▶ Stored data
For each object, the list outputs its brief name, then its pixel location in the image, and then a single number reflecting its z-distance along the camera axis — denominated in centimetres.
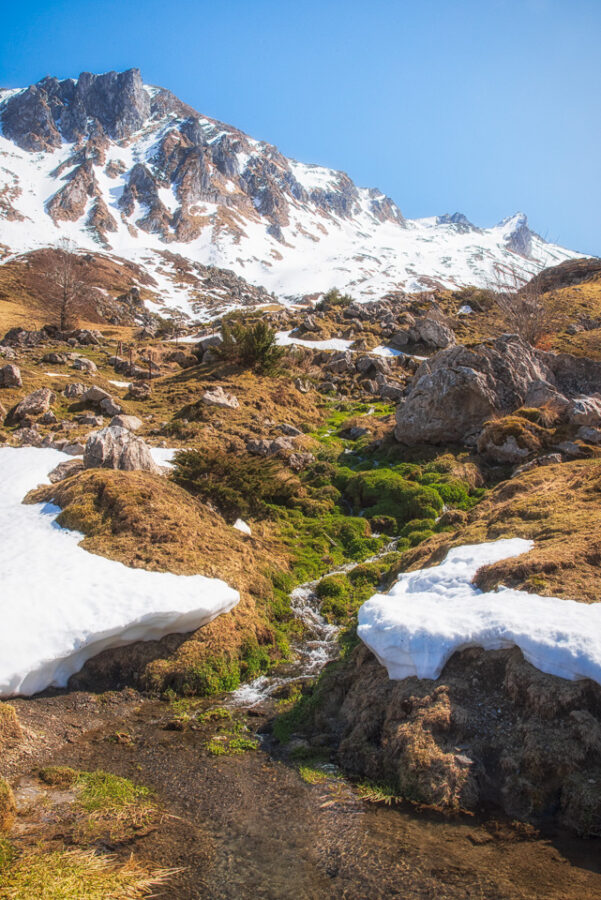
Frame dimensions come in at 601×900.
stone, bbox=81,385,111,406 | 2133
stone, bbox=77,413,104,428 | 1933
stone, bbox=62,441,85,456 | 1625
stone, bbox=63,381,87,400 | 2178
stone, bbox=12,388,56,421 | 1891
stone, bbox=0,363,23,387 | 2138
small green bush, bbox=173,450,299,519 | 1418
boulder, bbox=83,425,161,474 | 1411
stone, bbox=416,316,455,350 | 3878
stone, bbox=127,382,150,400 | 2422
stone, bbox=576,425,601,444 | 1633
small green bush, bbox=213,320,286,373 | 2809
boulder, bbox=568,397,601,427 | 1758
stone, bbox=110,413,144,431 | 1902
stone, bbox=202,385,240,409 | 2284
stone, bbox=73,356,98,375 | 2636
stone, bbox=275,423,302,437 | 2245
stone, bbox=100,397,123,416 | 2105
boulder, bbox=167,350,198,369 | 3087
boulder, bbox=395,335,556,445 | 2055
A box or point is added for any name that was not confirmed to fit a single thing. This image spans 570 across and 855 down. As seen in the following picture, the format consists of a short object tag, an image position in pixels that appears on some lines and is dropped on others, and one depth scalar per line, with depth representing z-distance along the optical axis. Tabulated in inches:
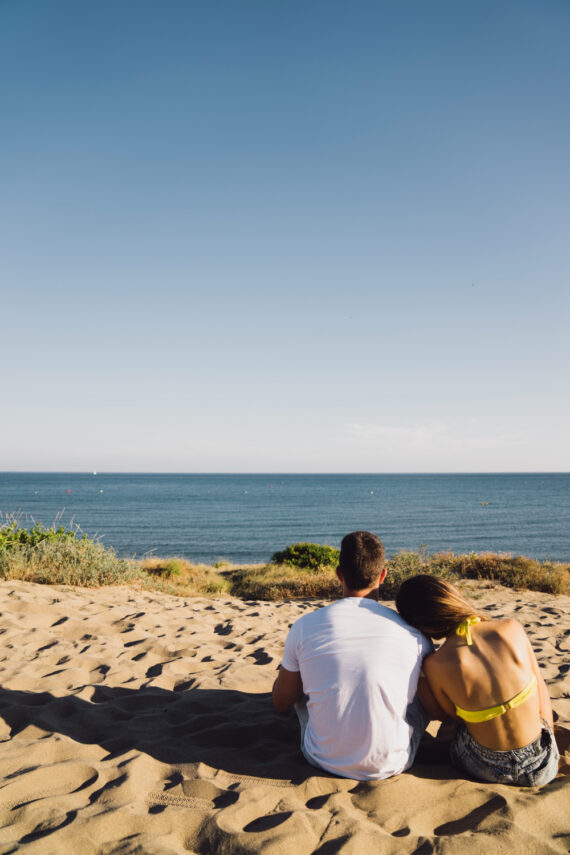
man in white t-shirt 112.7
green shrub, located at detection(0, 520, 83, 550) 415.8
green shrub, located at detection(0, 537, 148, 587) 360.5
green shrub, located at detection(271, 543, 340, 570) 648.7
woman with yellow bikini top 111.5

▶ What needs to be done
Only these lines should appear in the reply: the one containing "man in white t-shirt 112.7", the last line of the data, and all lines between them, each copied exactly.

▶ Response box
man in white t-shirt 112.7
green shrub, located at detection(0, 520, 83, 550) 415.8
green shrub, located at detection(0, 537, 148, 587) 360.5
green shrub, located at detection(271, 543, 340, 570) 648.7
woman with yellow bikini top 111.5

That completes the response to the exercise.